Michelle se calme. « Tout à l’heure, une dame Comorienne est venue. Son bébé n’avait qu’un gros pull sur le dos. Je vais lui trouver quelque chose de mieux. J’étais en colère mais on la garde pour nous cette colère. Cette dame, elle n’a pas vu que j’étais en colère. ».
Ici, tous les jours, 80 personnes s’activent. En tout, 450 bénévoles sont engagés à Clermont et plus de 700 dans tout le département. Avec les antennes de Champratel, Aubière et le siège juste derrière, le Secours Populaire du Puy-de-Dôme compte une trentaine de salariés.
Augmentation du public
À Bien Assis, impossible de faire l’accueil à l’intérieur. Trop de monde. Ces dernières années, le public n’a cessé d’augmenter. « L’actualité de la rentrée, c’est l’inflation. On est tous dans la même situation. », explique Adrien qui déplore même la baisse de qualité et de quantité des produits récupérables auprès des magasins.
Quelques jours après la rentrée, le Secours Populaire a contacté les établissements scolaires du territoire pour alerter sur l’urgence des enfants qui dorment à la rue. « Il faut absolument trouver des solutions ensemble.
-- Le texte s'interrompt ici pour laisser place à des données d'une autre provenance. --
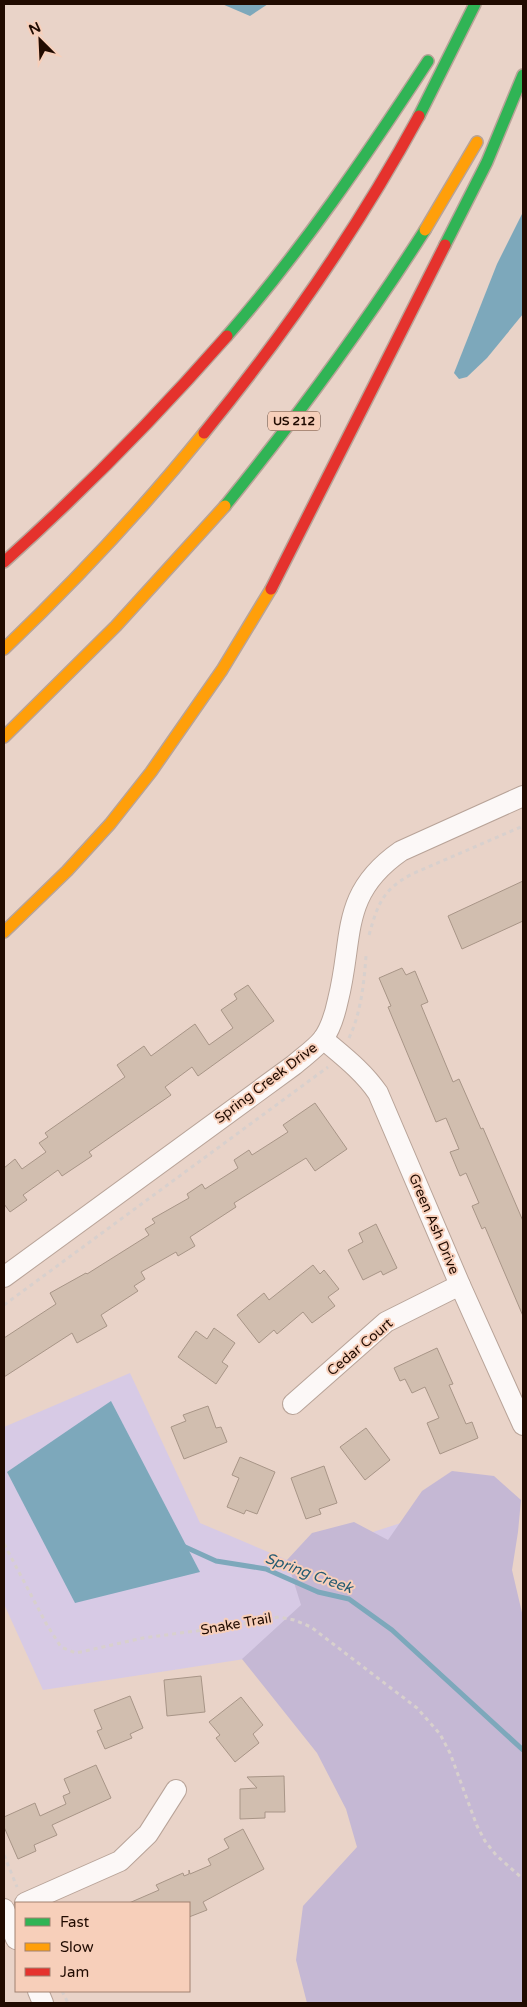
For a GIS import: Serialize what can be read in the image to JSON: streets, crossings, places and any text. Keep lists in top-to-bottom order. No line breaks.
{"streets":{"highway":["US 212"],"street":["Spring Creek Drive","Green Ash Drive","Cedar Court"],"path":["Snake Trail"]},"crossings":[["Spring Creek Drive","Green Ash Drive"],["Green Ash Drive","Cedar Court"]],"water":["Spring Creek"],"legend":["Fast","Slow","Jam"],"north":"top left"}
Il y a des personnes logées chez des tiers, le 115 ou la débrouille mais les autres… Aujourd’hui, à peu près 70 personnes sont à la rue dont la moitié de gamins, à Clermont et aux alentours. ».
Aide inconditionnelle
Au Secours Populaire, on accueille tous les publics et on s’engage dans tous les champs d’action possibles. C’est ça qui fait la force de l’association. Adrien insiste. Quand ils aident ici, ils aident au Maroc. Lorsqu’ils distribuent à manger à Clermont, ils le font au Vietnam. Quand ils aident aux devoirs à Champratel, ils construisent une école à Madagascar. Chaque département est rattaché à un pays. « Il ne faut pas avoir peur de passer la porte et de proposer son temps et ses compétences. On a par exemple 6 appartements financés par des parents d’élèves à coup de micro-dons. Au secours pop, on ne ferme jamais la porte à une idée. ».